PROVIDED MATERIAL START

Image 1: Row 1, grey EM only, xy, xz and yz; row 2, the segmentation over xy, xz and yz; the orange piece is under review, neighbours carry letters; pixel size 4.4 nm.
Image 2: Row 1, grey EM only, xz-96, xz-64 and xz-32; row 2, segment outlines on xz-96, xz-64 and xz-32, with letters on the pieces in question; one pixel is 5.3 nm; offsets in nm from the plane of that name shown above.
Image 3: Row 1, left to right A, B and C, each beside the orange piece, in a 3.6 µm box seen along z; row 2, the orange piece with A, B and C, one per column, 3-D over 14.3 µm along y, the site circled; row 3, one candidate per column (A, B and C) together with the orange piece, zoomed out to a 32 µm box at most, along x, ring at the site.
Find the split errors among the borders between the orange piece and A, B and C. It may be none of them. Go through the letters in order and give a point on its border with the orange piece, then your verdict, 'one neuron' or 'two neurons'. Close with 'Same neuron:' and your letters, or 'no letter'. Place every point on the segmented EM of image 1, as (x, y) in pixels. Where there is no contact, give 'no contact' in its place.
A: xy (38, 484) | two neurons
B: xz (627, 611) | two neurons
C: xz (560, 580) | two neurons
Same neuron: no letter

PROVIDED MATERIAL END
PROVIDED MATERIAL START

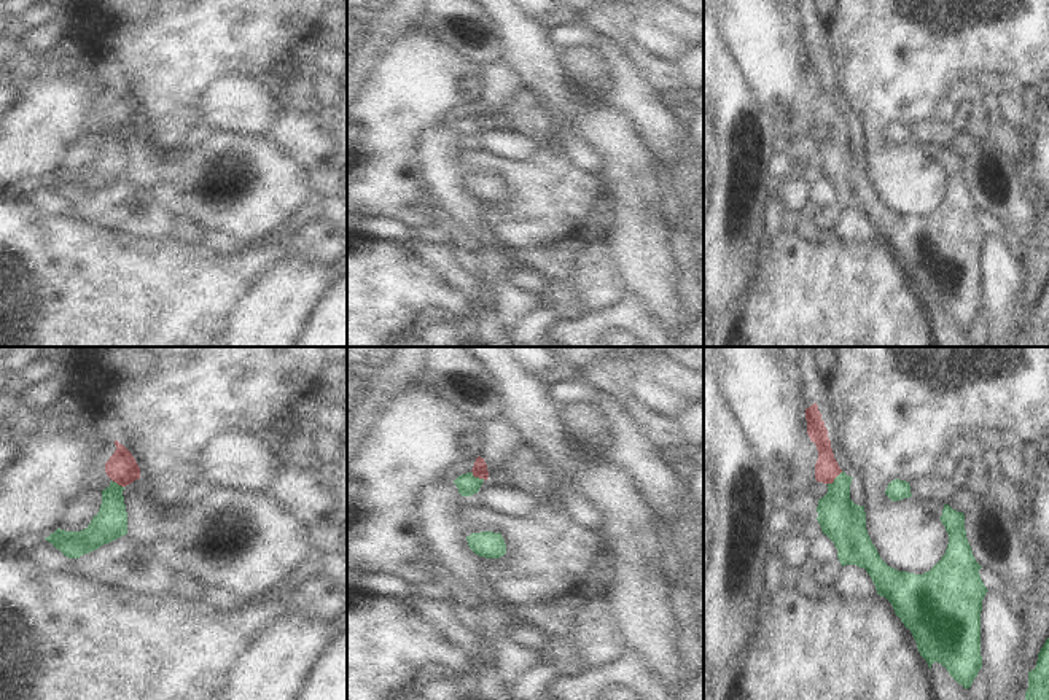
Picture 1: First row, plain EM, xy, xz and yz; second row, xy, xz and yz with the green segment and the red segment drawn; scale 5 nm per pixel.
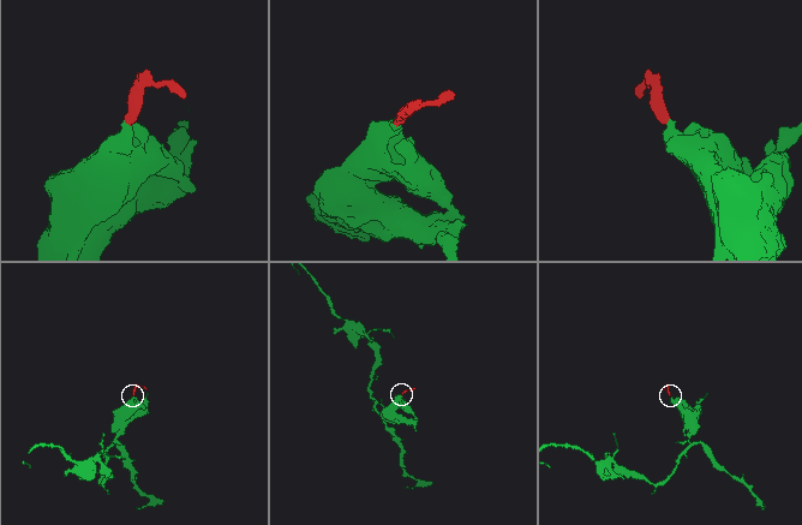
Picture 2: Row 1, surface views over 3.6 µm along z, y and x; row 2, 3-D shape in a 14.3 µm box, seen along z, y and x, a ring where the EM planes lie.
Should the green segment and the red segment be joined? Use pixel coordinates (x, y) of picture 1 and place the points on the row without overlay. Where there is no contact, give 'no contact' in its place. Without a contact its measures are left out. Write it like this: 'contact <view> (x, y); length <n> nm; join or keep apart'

PROVIDED MATERIAL END

* [WHAT NEEDS TO BE DONE]
Every line that holds the word "only" should be copied from the records.

* [WORKED SOLUTION]
Image 1: Row 1, grey EM only, xy, xz and yz; row 2, the segmentation over xy, xz and yz; the orange piece is under review, neighbours carry letters; pixel size 4.4 nm.
Image 2: Row 1, grey EM only, xz-96, xz-64 and xz-32; row 2, segment outlines on xz-96, xz-64 and xz-32, with letters on the pieces in question; one pixel is 5.3 nm; offsets in nm from the plane of that name shown above.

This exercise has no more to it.